State how many lines in the records hold the word "vmselect", giving the number and no other text.

Stored data entries:
:::

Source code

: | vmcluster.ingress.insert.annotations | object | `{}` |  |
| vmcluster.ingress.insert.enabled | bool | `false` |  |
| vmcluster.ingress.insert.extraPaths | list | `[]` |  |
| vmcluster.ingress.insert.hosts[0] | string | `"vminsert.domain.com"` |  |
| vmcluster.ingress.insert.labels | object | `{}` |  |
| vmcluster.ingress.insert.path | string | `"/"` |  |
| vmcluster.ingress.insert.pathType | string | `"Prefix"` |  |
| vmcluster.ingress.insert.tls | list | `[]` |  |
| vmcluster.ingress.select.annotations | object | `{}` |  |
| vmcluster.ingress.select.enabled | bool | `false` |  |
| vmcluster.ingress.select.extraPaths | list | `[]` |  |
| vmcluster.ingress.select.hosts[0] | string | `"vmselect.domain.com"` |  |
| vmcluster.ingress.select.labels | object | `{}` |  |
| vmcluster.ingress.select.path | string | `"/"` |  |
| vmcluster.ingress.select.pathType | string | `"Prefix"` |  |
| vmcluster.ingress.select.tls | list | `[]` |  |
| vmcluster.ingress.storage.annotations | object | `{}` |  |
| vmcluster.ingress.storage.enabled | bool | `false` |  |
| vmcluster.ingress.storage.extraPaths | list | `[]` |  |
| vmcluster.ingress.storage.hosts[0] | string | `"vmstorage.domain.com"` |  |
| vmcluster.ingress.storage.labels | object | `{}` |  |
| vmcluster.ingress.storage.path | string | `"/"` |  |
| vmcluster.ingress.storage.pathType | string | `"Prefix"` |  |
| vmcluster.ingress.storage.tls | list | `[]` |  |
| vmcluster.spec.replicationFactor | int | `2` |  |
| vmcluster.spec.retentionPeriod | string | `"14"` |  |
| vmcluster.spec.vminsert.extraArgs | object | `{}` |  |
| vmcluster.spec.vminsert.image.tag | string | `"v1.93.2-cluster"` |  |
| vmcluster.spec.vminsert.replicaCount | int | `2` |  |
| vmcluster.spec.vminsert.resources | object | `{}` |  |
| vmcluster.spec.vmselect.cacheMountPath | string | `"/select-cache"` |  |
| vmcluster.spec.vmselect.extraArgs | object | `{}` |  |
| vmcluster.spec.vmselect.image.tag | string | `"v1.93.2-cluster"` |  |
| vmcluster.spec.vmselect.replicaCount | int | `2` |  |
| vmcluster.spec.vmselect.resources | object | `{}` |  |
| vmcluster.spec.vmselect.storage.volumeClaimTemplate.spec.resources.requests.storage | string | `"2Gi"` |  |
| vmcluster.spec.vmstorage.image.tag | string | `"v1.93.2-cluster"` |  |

:::

Response area:
7